U.S. prosecutors also brought civil-rights charges against Francis Livoti, a New York officer who killed a 29-year-old with a chokehold after an errant football hit his car. Livoti was convicted in 1998 and sentenced to more than seven years in prison.
The Justice Department probed the November 2006 killing of another unarmed man, Sean Bell, outside a Queens strip club, but closed the probe after finding insufficient evidence.
The law sets a high standard for civil-rights charges, said Randolph M. McLaughlin, a professor at Pace Law School in White Plains, New York.
“The prosecutor has to show that the police officer intended to deprive the victim of his constitutional rights, his civil rights,” McLaughlin said. “That’s a tough nut to crack.”
In New York, protests grew in size and intensity as the night went on.

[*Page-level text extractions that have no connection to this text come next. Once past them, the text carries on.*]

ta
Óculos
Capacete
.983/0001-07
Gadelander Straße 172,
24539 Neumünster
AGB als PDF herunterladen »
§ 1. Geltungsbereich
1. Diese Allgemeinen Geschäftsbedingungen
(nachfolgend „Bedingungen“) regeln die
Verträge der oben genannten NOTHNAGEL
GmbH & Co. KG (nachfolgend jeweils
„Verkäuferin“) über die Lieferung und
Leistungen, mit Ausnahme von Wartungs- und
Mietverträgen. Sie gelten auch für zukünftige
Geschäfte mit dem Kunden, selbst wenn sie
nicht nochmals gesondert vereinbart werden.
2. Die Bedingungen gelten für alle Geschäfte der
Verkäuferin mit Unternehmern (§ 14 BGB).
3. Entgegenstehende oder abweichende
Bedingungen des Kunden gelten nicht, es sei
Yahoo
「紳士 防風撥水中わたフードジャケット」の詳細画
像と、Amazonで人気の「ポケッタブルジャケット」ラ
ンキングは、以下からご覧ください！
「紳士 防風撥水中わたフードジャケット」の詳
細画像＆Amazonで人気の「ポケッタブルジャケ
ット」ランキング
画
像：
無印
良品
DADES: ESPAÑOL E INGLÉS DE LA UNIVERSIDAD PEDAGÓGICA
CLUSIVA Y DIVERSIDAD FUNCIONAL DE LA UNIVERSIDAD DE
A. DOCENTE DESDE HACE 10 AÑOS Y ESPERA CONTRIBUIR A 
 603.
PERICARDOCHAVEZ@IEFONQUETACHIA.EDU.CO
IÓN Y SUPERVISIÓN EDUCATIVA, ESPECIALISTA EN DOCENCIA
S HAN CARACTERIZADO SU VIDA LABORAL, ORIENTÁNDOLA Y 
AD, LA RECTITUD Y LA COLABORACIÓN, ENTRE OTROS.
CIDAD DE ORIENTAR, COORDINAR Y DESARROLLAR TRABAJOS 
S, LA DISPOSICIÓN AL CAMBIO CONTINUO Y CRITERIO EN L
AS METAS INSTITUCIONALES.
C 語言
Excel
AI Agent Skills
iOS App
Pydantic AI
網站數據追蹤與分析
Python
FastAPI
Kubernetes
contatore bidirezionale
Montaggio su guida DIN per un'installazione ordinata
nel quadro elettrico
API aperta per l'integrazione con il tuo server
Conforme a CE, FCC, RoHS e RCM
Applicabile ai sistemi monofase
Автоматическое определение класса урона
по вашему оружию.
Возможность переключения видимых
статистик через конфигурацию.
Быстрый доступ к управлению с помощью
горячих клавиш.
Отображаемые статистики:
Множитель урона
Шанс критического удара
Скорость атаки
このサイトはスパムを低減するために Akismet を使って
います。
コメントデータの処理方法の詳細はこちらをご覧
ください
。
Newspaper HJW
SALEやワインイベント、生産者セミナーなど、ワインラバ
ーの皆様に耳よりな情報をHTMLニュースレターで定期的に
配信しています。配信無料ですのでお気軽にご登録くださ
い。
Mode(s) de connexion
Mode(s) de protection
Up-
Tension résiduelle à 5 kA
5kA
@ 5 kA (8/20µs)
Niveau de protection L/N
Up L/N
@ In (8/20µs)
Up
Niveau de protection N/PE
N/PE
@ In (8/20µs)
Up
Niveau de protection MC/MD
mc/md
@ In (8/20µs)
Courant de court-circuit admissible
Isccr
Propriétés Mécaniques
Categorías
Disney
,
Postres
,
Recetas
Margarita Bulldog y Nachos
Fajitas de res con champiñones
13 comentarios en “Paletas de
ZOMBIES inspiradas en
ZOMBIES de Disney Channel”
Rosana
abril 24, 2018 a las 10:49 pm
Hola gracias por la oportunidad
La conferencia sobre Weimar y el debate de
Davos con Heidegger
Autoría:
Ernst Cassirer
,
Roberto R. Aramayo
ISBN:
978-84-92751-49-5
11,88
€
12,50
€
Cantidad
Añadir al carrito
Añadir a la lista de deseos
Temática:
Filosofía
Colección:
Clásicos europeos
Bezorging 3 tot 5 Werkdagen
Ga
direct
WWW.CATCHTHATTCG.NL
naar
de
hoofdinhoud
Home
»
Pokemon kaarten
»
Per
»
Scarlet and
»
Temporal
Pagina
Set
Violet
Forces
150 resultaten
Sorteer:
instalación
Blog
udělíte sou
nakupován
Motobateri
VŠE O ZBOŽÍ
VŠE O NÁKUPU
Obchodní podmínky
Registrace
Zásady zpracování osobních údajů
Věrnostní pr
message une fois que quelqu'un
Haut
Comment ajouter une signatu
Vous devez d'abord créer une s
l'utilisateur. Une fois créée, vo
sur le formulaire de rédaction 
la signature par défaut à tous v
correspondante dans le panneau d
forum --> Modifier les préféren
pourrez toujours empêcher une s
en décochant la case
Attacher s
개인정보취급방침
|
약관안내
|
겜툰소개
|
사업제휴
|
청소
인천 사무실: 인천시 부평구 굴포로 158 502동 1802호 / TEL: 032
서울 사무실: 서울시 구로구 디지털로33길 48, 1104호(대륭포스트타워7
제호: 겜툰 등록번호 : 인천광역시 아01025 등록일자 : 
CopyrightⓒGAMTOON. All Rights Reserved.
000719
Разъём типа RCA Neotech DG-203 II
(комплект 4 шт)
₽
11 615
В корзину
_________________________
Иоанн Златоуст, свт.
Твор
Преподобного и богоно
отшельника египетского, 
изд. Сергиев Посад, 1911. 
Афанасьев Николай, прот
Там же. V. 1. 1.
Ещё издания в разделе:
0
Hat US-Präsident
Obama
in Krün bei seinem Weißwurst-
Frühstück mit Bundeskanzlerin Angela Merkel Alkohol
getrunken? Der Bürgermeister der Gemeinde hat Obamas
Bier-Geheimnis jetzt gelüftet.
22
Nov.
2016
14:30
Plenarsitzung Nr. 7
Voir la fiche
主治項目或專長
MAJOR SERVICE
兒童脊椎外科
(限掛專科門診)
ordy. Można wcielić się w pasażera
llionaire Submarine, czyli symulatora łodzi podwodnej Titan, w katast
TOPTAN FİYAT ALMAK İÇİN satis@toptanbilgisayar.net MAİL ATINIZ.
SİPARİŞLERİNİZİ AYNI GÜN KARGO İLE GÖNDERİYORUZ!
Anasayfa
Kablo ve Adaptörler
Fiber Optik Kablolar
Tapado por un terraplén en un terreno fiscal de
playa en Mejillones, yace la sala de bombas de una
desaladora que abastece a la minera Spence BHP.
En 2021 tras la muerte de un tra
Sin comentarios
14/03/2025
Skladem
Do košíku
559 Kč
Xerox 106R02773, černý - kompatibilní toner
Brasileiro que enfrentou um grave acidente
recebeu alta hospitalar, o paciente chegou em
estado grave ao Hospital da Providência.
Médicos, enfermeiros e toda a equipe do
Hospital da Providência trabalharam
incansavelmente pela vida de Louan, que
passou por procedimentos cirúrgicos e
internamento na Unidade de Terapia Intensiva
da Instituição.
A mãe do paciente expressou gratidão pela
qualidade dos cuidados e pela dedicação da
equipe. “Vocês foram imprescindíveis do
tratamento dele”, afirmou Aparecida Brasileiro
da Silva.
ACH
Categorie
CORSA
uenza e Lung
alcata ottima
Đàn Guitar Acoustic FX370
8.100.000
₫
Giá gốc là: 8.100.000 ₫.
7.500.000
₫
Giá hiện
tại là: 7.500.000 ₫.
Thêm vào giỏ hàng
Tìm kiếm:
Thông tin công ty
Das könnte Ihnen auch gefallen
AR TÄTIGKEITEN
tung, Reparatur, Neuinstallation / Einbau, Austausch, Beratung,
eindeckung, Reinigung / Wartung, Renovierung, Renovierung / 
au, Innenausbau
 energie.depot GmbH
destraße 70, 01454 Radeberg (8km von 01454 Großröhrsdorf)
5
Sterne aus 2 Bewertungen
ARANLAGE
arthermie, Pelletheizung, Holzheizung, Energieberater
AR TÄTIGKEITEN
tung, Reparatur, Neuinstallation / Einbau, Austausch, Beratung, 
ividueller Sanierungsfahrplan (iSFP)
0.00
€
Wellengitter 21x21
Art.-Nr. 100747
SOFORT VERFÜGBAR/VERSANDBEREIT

At one afternoon demonstration in Staten Island, outside a police station on the borough’s Richmond Terrace, about two dozen officers outnumbered protesters. A man led participants in a chant shouting, “I can’t,” with the others responding “breathe!”
At Manhattan’s Grand Central Terminal, about 30 protesters lay silently on the ground holding signs saying “black lives matter” and “justice 4 Eric.”
After nightfall, crowds in the hundreds marched through midtown Manhattan amid stopped traffic, spanning two blocks and following a man with a white flag. One sign read: “Ferguson is Everywhere.” A Times Square street performer in a Spider-Man costume took off down a side street as the roving mass approached.
A swarm of protesters surrounded cars on the West Side Highway, while another briefly closed the Lincoln Tunnel, a major artery connecting New Jersey, shortly before midnight.
Where Garner died on Staten Island, outside Bay Beauty Supply, there were bouquets, lit candles and a sign saying, “No ruckus, just justis.”